Tersangka Juga Meninggal
Polisi mengidentifikasi tersangka sebagai Ousman Ceesay, 44 tahun. Ia mengalami luka tembak dan kemudian meninggal setelah dibawa ke rumah sakit.
Penyelidikan menunjukkan Ceesay tidak mengenal kedua korban. Polisi juga menyebut tidak ada catatan kontak sebelumnya antara Ceesay dan Departemen Kepolisian Tucson.
Polisi Temukan Catatan Terkait Komunitas LGBTQIA+
Salah satu temuan penting dalam penyelidikan adalah catatan yang dibawa Ceesay. Catatan tersebut berisi sejumlah nama usaha yang terkait dengan komunitas LGBTQIA+ di wilayah Tucson.
Setelah melakukan penggeledahan di kediamannya, penyidik menemukan catatan lain yang mengindikasikan bahwa Ceesay bertindak seorang diri. Polisi kemudian menyimpulkan bahwa penembakan tersebut merupakan serangan yang ditargetkan dan didorong kebencian terhadap komunitas LGBTQIA+.
Tidak Ada Ancaman Aktif Saat Ini
Departemen Kepolisian Tucson mengatakan tidak menemukan indikasi adanya ancaman lanjutan terhadap masyarakat. Polisi juga menghubungi sejumlah usaha yang tercantum dalam catatan untuk memastikan kondisi keamanan mereka.
Sebagai langkah pencegahan, kepolisian meningkatkan kehadiran petugas di sekitar sejumlah tempat usaha yang berkaitan dengan komunitas LGBTQIA+. Langkah tersebut dilakukan untuk memberikan rasa aman sekaligus mendukung masyarakat yang terdampak.
Penyelidikan Masih Berlangsung
Polisi masih mengumpulkan bukti untuk mengungkap seluruh rangkaian kejadian.
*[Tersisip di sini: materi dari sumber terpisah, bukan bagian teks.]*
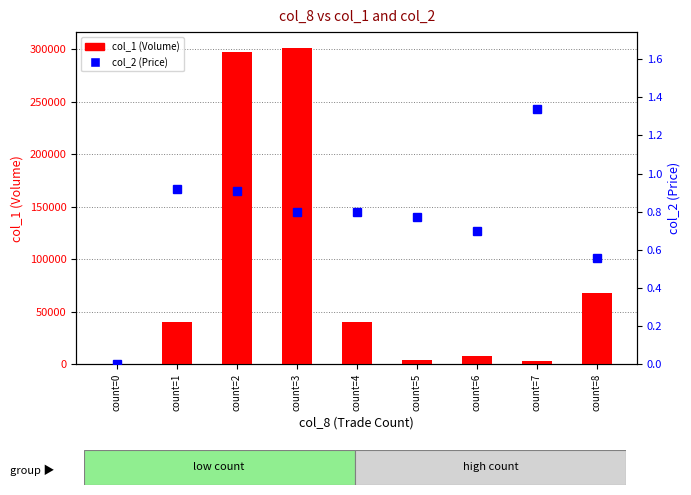

What is the difference between the highest and lowest values at count=7?

2998.7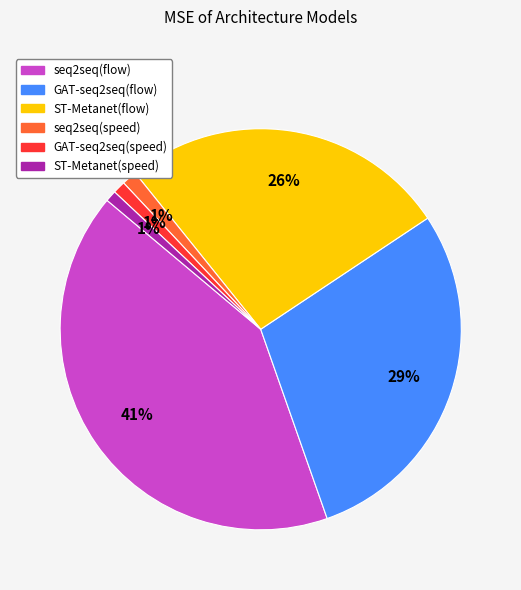

The ST-Metanet(flow) slice represents 26% of the pie. True or false?

True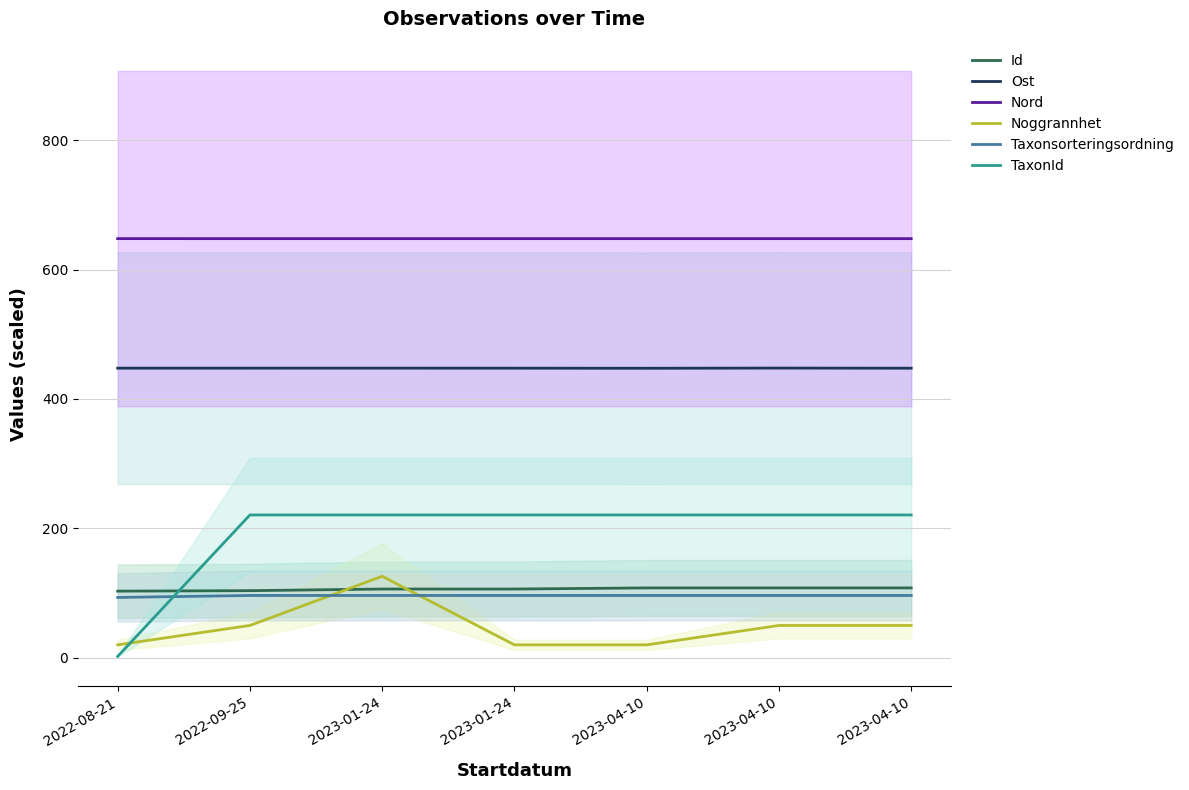

What is the label of the 4th point from the right?

2023-01-24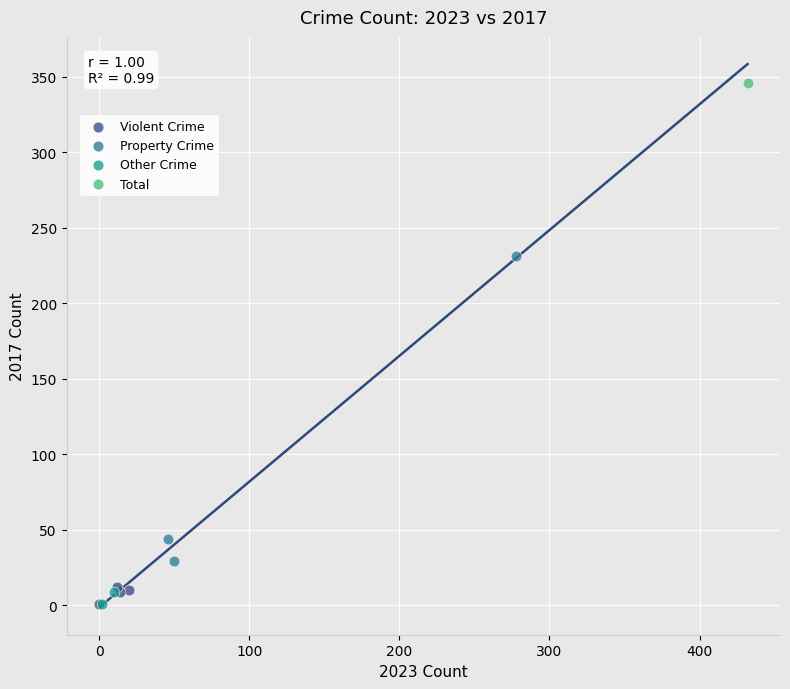

What are all the series names shown in the legend?

Violent Crime, Property Crime, Other Crime, Total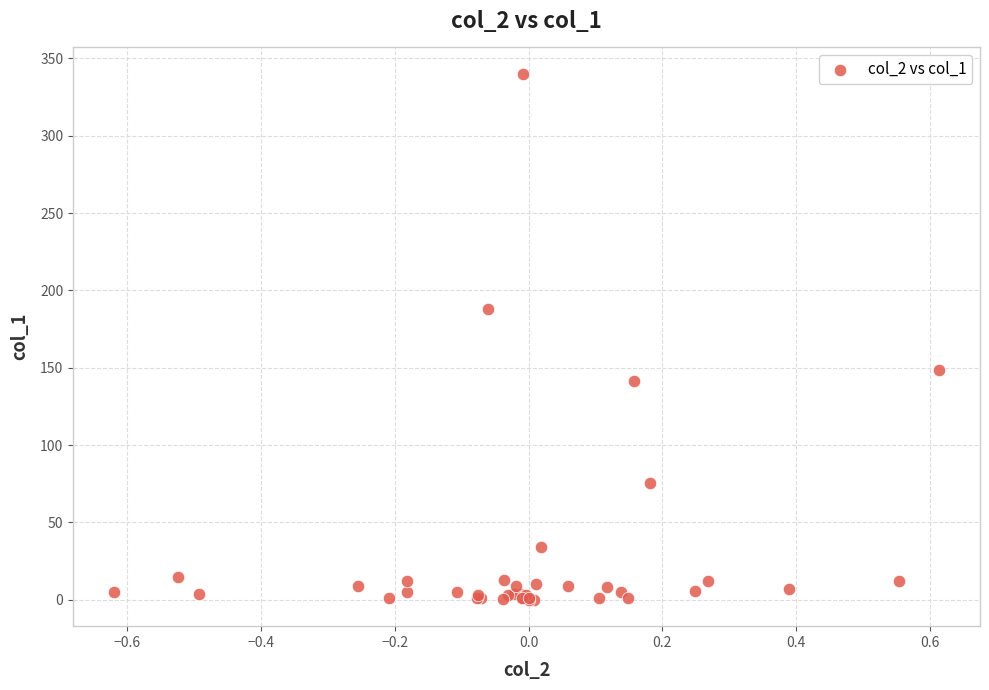

What Y value in the scatter plot is closest to 170?

187.7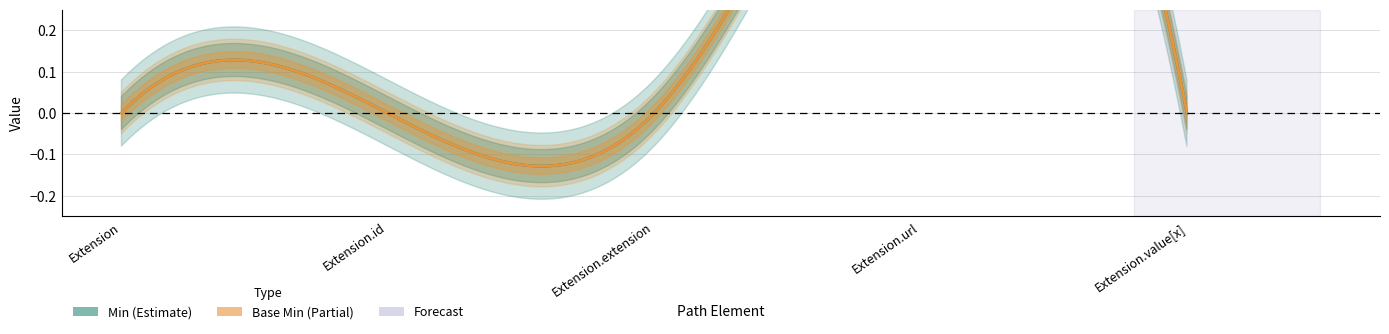

What position from the left is Extension.extension?

3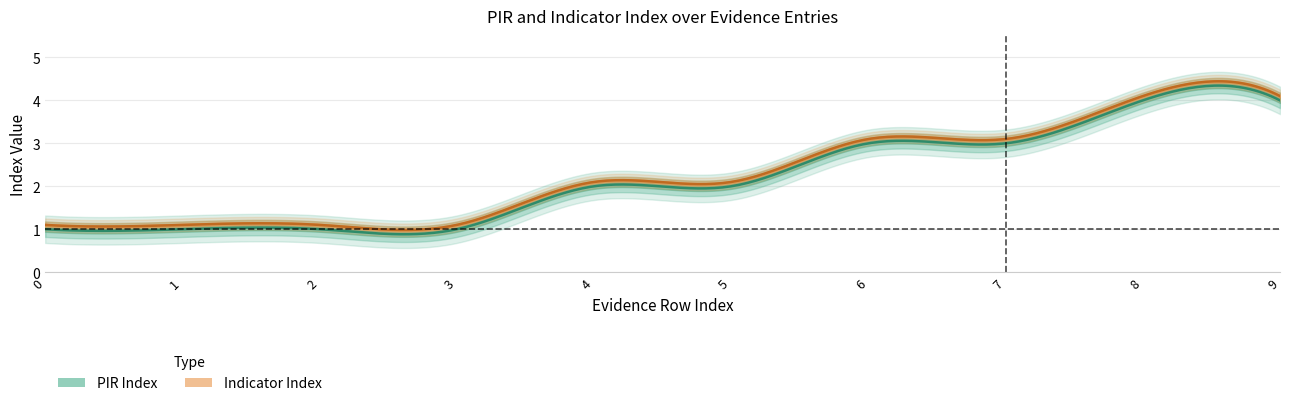

Reading right to left, extract all data points from this chart.

PIR Index: 4.0	4.0	3.0	3.0	2.0	2.0	1.0	1.0	1.0	1.0
Indicator Index: 4.1	4.1	3.1	3.1	2.1	2.1	1.1	1.1	1.1	1.1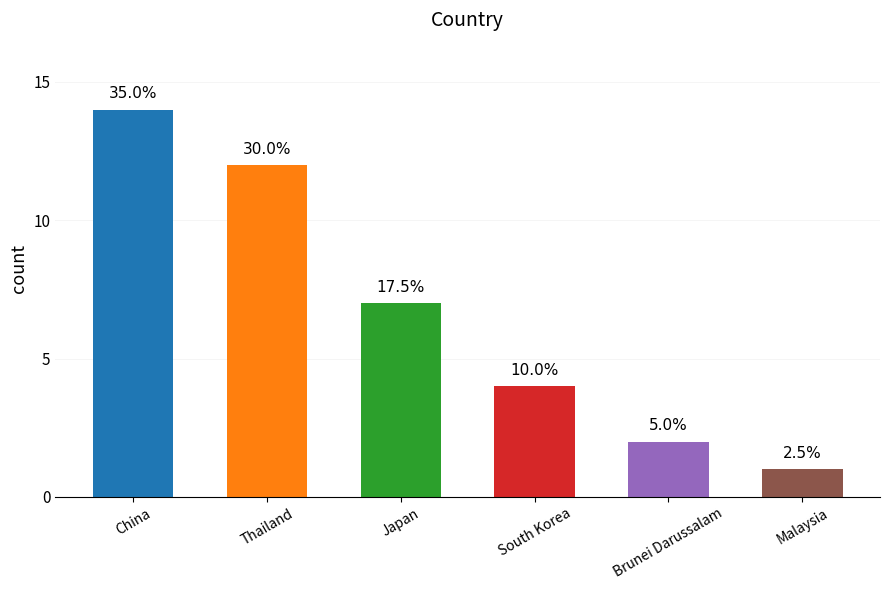

How many bars are there in total?

6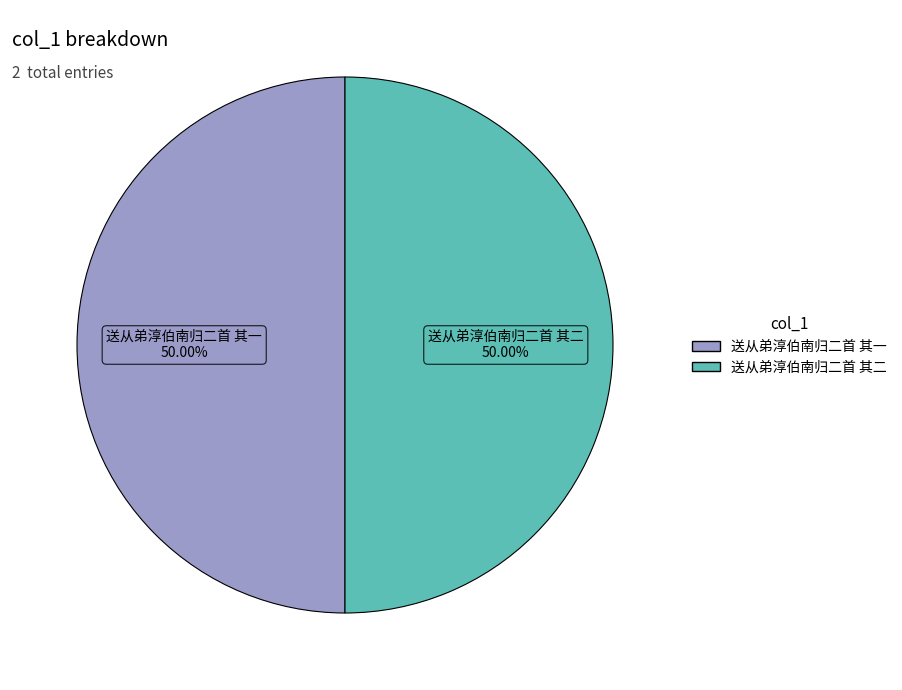

Is it true that 送从弟淳伯南归二首 其一 is 50% of the pie?

True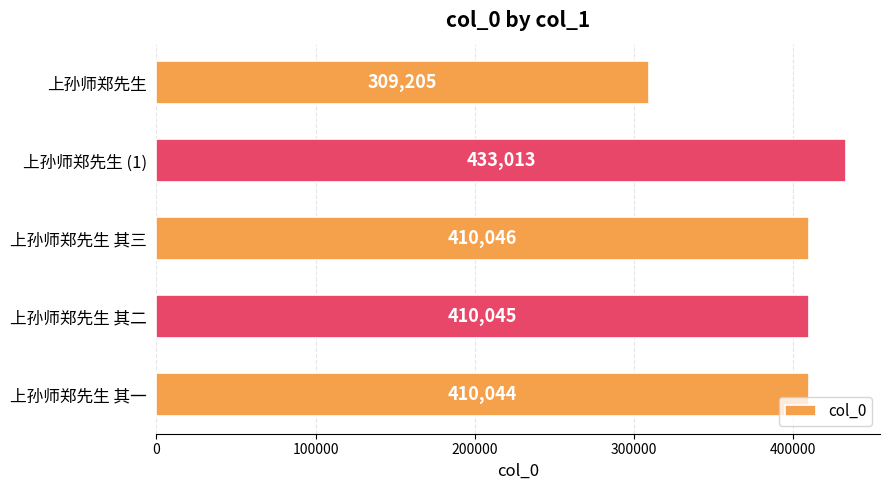

What is the ratio of the value at 上孙师郑先生 其一 to the value at 上孙师郑先生 (1)?

0.9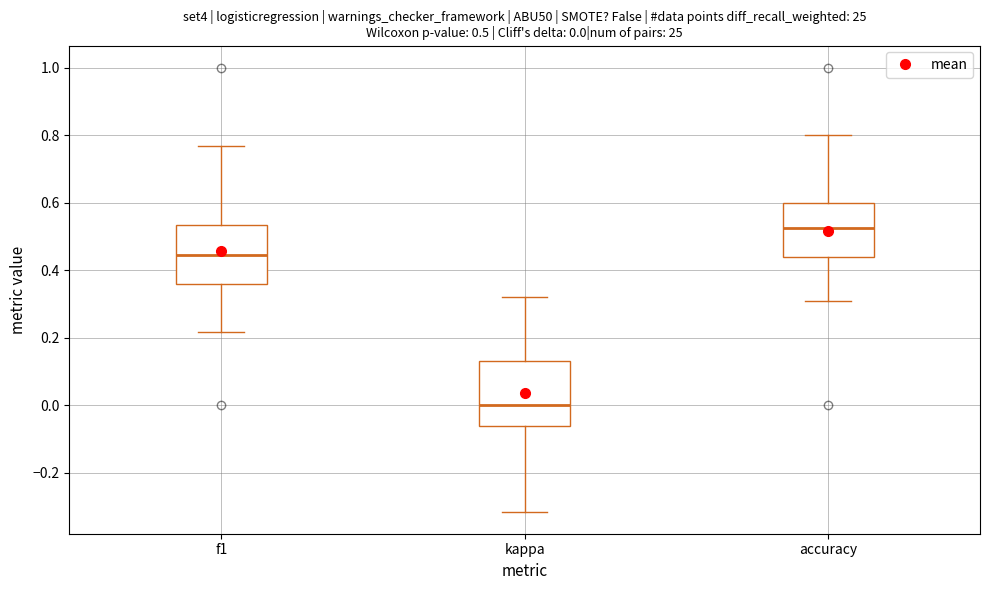

Which box's median line is the lowest?

kappa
Selongsong peluru yang ditemukan di lokasi telah diserahkan kepada laboratorium forensik kepolisian dan seluruhnya diketahui berasal dari senjata api yang sama.
Kepala Kepolisian Tucson Monica Prieto menyatakan bahwa kejahatan berbasis kebencian tidak memiliki tempat di tengah masyarakat. Polisi juga bekerja sama dengan organisasi komunitas untuk memberikan dukungan kepada keluarga korban dan warga yang terdampak.